Let us denote the rows of the matrix $P$ by $\vec r_1$, $\vec r_2$, $\vec r_3$, i.e., $$P=\begin{pmatrix}\vec r_1\\\vec r_2\\\vec r_3\end{pmatrix}.$$ Then we have $$PA= \begin{pmatrix}\vec r_1A\\\vec r_2A\\\vec r_3A\end{pmatrix} \qquad\text{and}\qquad BP=\begin{pmatrix}\vec r_2\\\vec r_3\\\vec 0\end{pmatrix}.$$ So to get $PA=BP$ we need linearly independent vectors $\vec r_1$, $\vec r_2$, $\vec r_3$ such that \begin{align*} \vec r_1 A &= \vec r_2\\ \vec r_2 A &= \vec r_3\\ \vec r_3 A &= 0 \end{align*}
We can find all vectors such that $\vec r_3 A =0$ simply by solving the corresponding system of linear equations. We will get that $\vec r_3$ must be a multiple of $(1,-4,1)$. Let us choose $\vec r_3=(1,-2,1)$.

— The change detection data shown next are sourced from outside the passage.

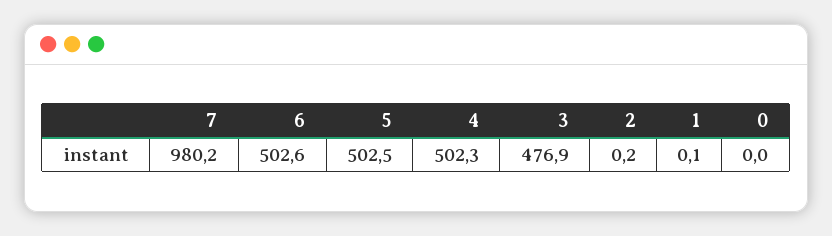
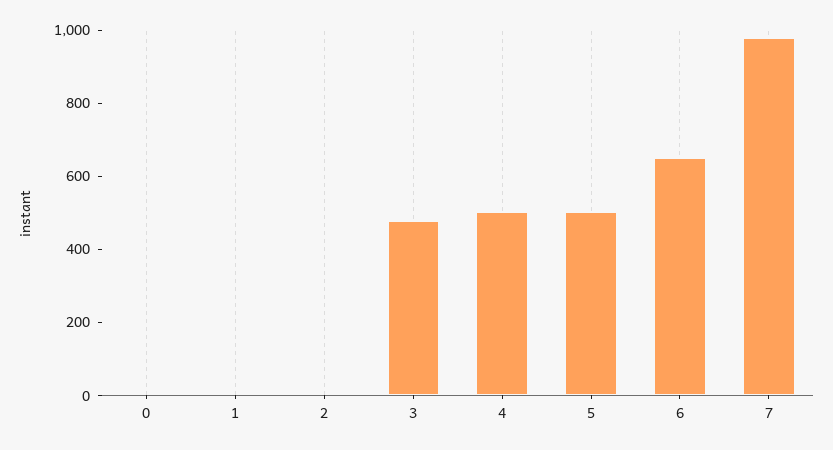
  {
    "7": 980.2,
-   "6": 502.6,
+   "6": 650,
    "5": 502.5,
    "4": 502.3,
    "3": 476.9,
    "2": 0.2,
    "1": 0.1,
    "0": 0
  }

Now we have a new linear system $\vec r_2 A=\vec r_3$. One of the solutions is $\vec r_2=(0,-1,1)$.
Solving one more linear system $\vec r_1 A = \vec r_2$ we get, among other solutions, $\vec r_1=(0,1,1)$.
We can check, that for the matrix $$P= \begin{pmatrix} 0 & \frac12 & \frac12 \\ 0 &-1 & 1 \\ 1 &-2 & 1 \\ \end{pmatrix} $$ we indeed have $P^{-1}AP=B$.
Here is the computation in WolframAlpha.
Above we simply tried to find $P$ directly from the condition $P^{-1}AP=B$. However, this is closely related to eigenvectors and Jordan normal form. So if you have learned some theory from this area, you will be able to check that the two matrices are similar without explicitly calculating the matrix $P$.
In fact, the last row of the matrix $P$ is row eigenvector of the matrix $A$. The first two row are generalized eigenvectors. And $B$ is Jordan normal form of the matrix $A$.
I should also mention that when I solved the three linear systems above, I chose arbitrary solution. This was basically a lucky accident. If the Jordan form were different, the same approach would not necessary work. (For example, if $A$ were similar to $B= \begin{pmatrix} 0 & 1 & 0 \\ 0 & 0 & 0 \\ 0 & 0 & 0 \\ \end{pmatrix} $ and I tried to use similar approach, then I would no longer be able to choose $\vec r_2$ and $\vec r_3$ as arbitrary solutions of the linear systems I get.)
Recall that the matrix $P$ that you seek is essentially a change-of-basis matrix and that the columns of a transformation matrix are the images of the basis vectors. In this problem, $B$ has a particularly simple form, so let’s start there. The columns of $B$ tell us that, in some basis $\{v_1,v_2,v_3\}$, $v_1$ spans the kernel of the transformation, so computing $\ker A$ will give you $v_1$. The next two columns of $B$ tell us that $Bv_2=v_1$ and $Bv_3=v_2$. Thus, to find the rest of the basis, you must solve in turn $Av_2=v_1$ and $Av_3=v_2$. Once you have this basis, you can assemble the change-of-basis matrix for it.